Data records:
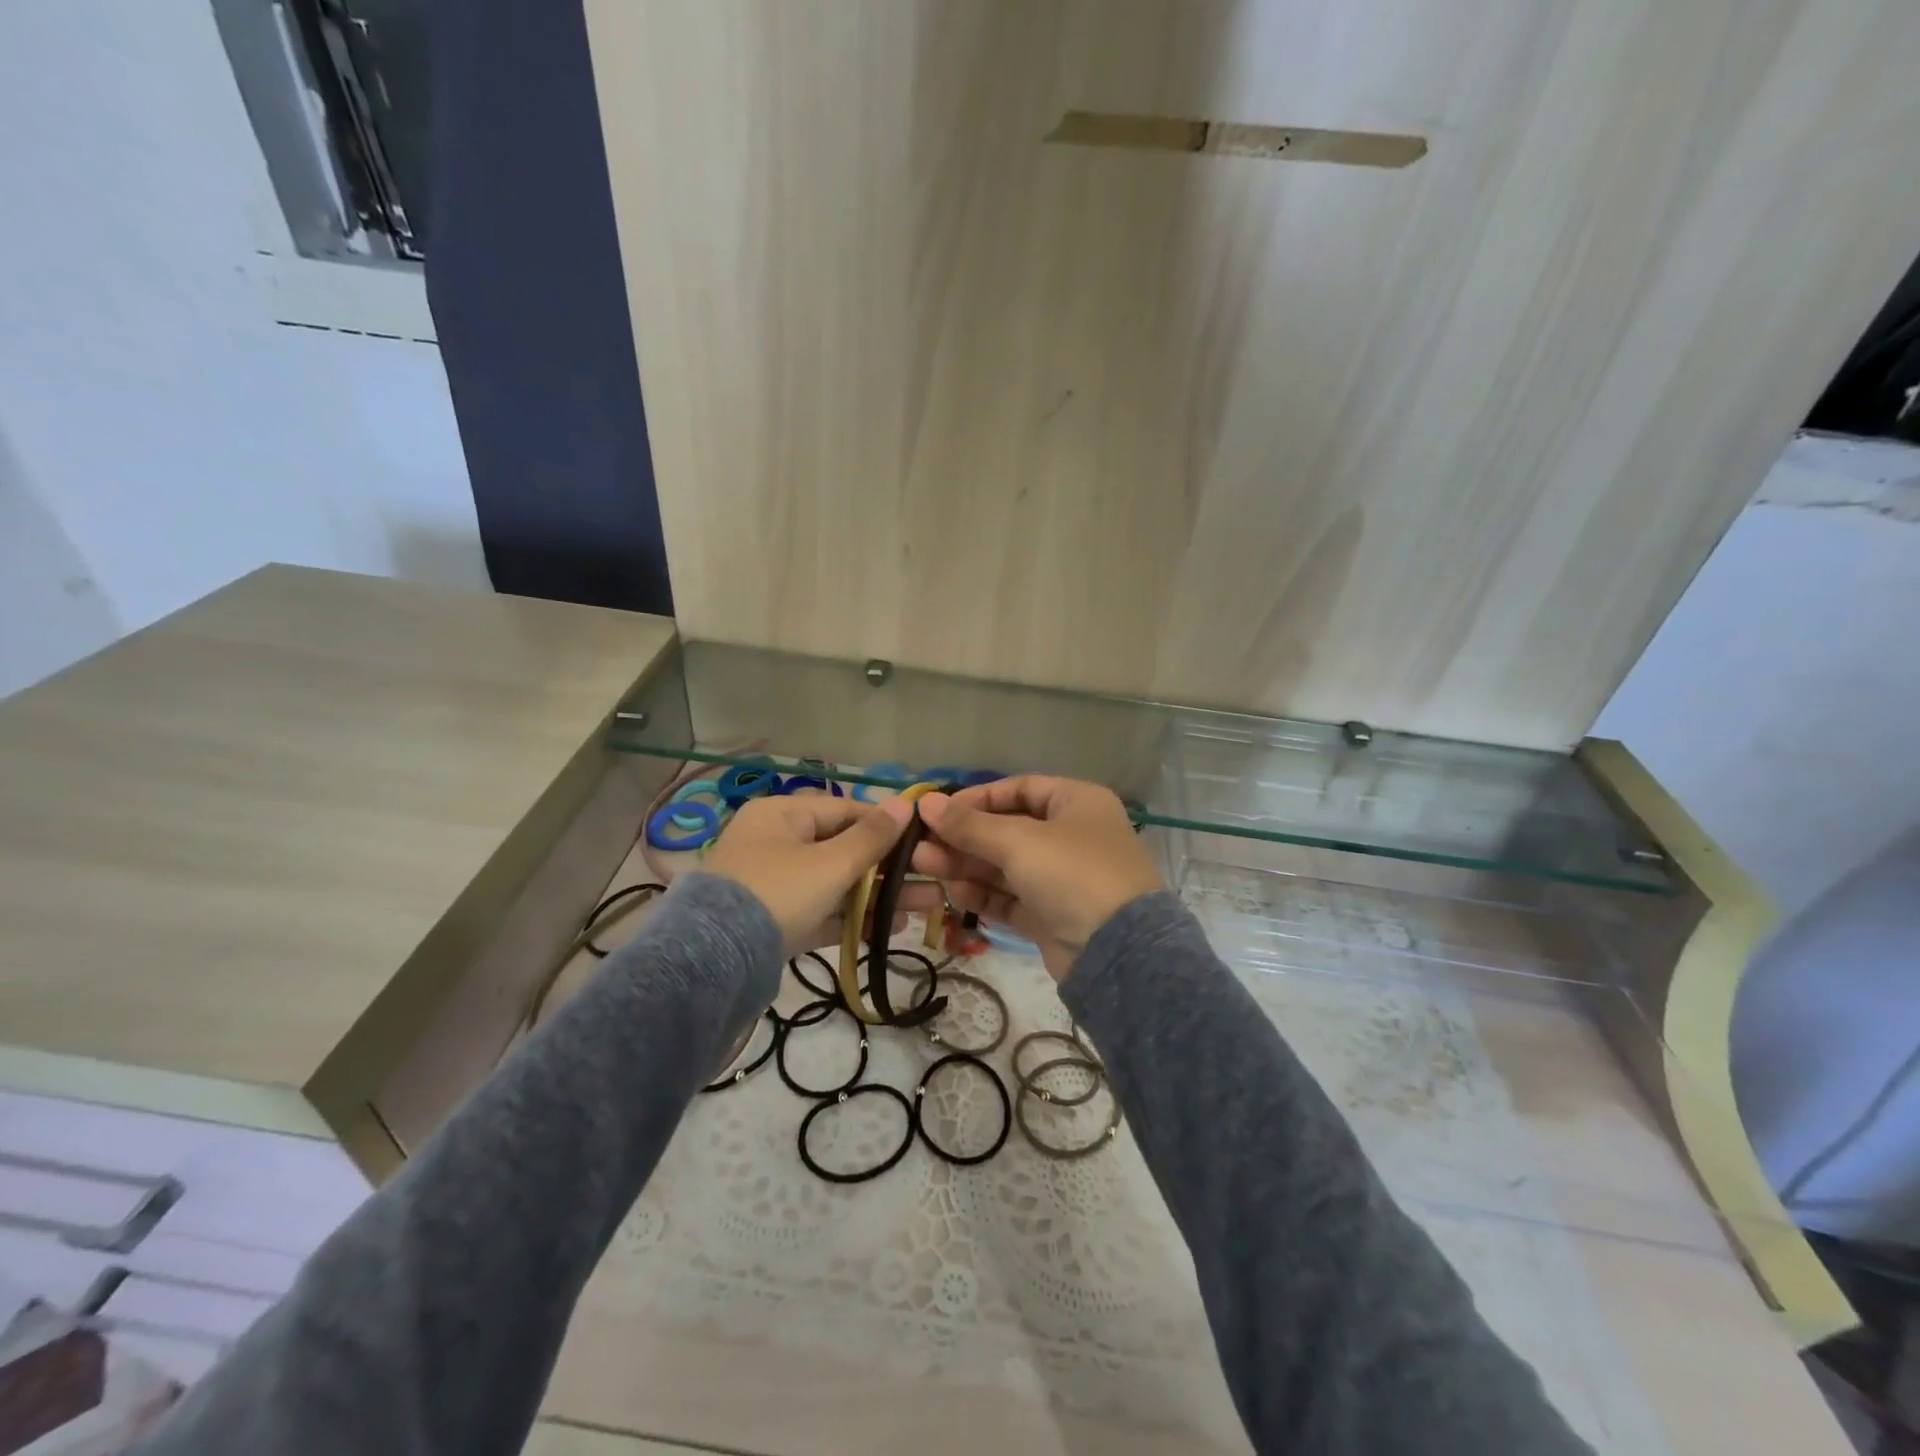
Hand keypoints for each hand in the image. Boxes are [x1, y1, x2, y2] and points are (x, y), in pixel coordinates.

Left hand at [701, 794, 938, 955]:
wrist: (715, 963)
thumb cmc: (778, 893)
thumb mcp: (830, 864)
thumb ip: (872, 837)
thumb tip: (906, 803)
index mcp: (782, 815)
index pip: (845, 811)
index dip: (886, 825)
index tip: (923, 839)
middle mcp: (777, 843)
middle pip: (844, 849)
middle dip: (890, 867)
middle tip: (934, 878)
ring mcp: (776, 885)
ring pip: (838, 884)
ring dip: (880, 895)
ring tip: (927, 905)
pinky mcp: (778, 921)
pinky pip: (823, 911)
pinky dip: (854, 918)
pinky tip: (893, 927)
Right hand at [911, 776, 1164, 980]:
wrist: (1119, 953)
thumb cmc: (1072, 874)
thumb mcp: (1019, 841)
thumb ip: (969, 825)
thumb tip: (925, 802)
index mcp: (1077, 802)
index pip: (1019, 788)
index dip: (977, 798)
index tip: (939, 810)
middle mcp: (1071, 835)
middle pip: (1007, 828)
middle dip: (963, 837)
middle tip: (920, 843)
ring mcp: (1062, 878)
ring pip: (1005, 865)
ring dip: (966, 865)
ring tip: (923, 865)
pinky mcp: (1052, 914)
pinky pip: (1011, 897)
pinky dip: (983, 894)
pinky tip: (953, 892)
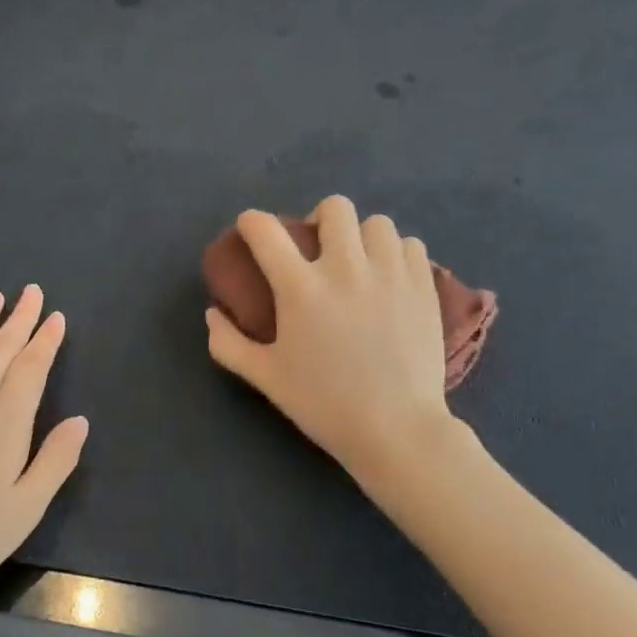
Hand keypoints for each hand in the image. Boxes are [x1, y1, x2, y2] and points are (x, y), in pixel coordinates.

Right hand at [205, 196, 454, 479]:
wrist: (396, 429)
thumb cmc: (325, 405)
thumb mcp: (266, 378)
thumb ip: (229, 344)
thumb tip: (212, 314)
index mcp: (301, 288)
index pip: (265, 230)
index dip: (251, 222)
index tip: (252, 230)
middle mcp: (346, 268)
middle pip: (334, 207)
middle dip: (319, 220)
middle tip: (319, 250)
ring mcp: (390, 274)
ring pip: (376, 223)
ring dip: (362, 237)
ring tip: (361, 264)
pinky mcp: (424, 286)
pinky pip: (411, 245)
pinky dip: (397, 254)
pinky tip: (391, 278)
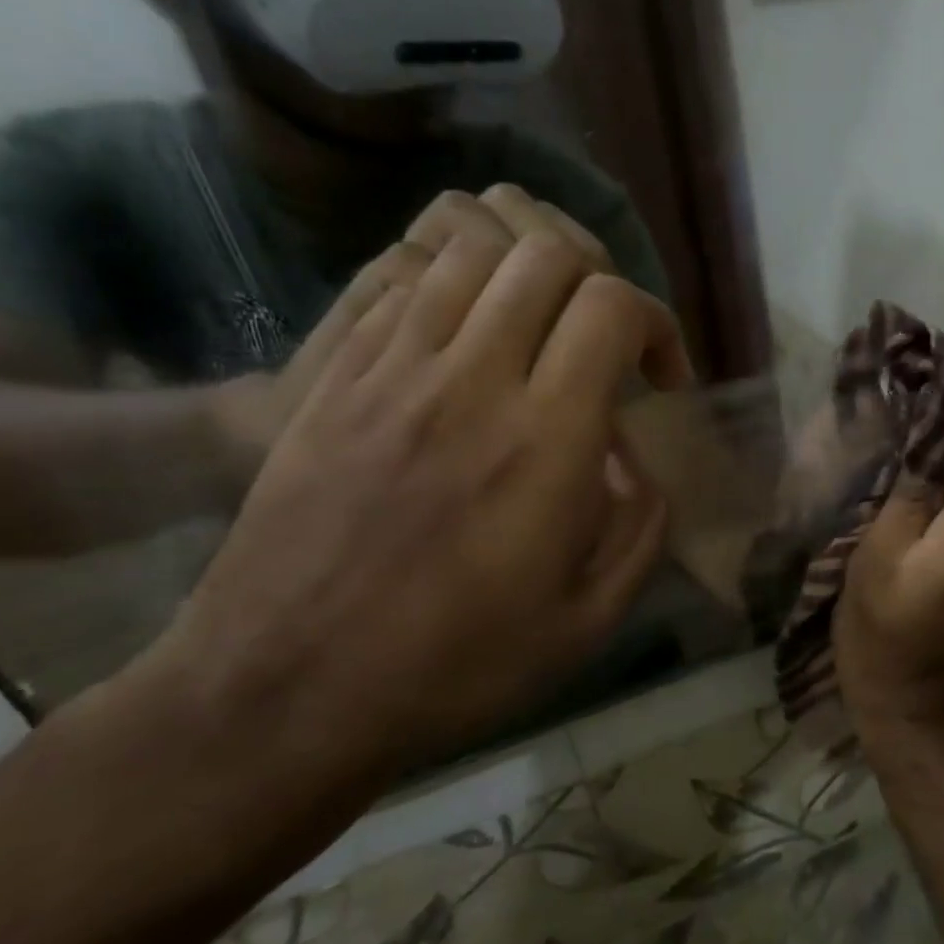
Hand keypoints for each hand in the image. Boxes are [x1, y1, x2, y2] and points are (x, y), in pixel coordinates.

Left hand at [154, 189, 693, 774]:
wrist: (283, 693)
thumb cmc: (454, 668)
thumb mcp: (589, 621)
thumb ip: (641, 528)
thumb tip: (635, 462)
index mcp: (545, 442)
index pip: (612, 307)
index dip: (656, 324)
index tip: (660, 380)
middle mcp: (471, 382)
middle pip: (546, 254)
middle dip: (599, 282)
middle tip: (604, 345)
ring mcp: (391, 371)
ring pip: (472, 251)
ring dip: (526, 274)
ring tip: (538, 332)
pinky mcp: (334, 378)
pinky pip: (402, 285)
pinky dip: (456, 288)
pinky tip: (468, 346)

The problem: Exclude all pictures and return precisely the lines from the one containing "index dip: (251, 222)" through the closing line of the data.

Output for this exercise:
index dip: (251, 222)
index tip: (252, 230)
middle mcp: (346, 268)
middle pip: (334, 207)
middle dip: (319, 220)
middle tip: (319, 250)
ring mcp: (390, 274)
ring pip: (376, 223)
ring dip: (362, 237)
ring tip: (361, 264)
pinky mcp: (424, 286)
pinky pip: (411, 245)
pinky dip: (397, 254)
pinky tip: (391, 278)
Hand keypoints for each hand in the image. Boxes are [x1, y1, x2, y2] and points are (x, y), in pixel coordinates.

Left hand at [154, 189, 693, 774]:
wrist: (283, 693)
thumb cmc: (454, 668)
thumb mcp: (589, 621)
thumb ip: (641, 528)
thumb tip: (635, 462)
index mcp: (545, 442)
index pip: (612, 307)
index dip: (656, 324)
index tip: (660, 380)
middle mcp: (471, 382)
middle pip: (546, 254)
middle dip: (599, 282)
middle tip: (604, 345)
ring mcp: (391, 371)
ring pip: (472, 251)
ring dip: (526, 274)
ring tip: (538, 332)
pinky mcp: (334, 378)
pinky pip: (402, 285)
pinky dip: (456, 288)
pinky tip: (468, 346)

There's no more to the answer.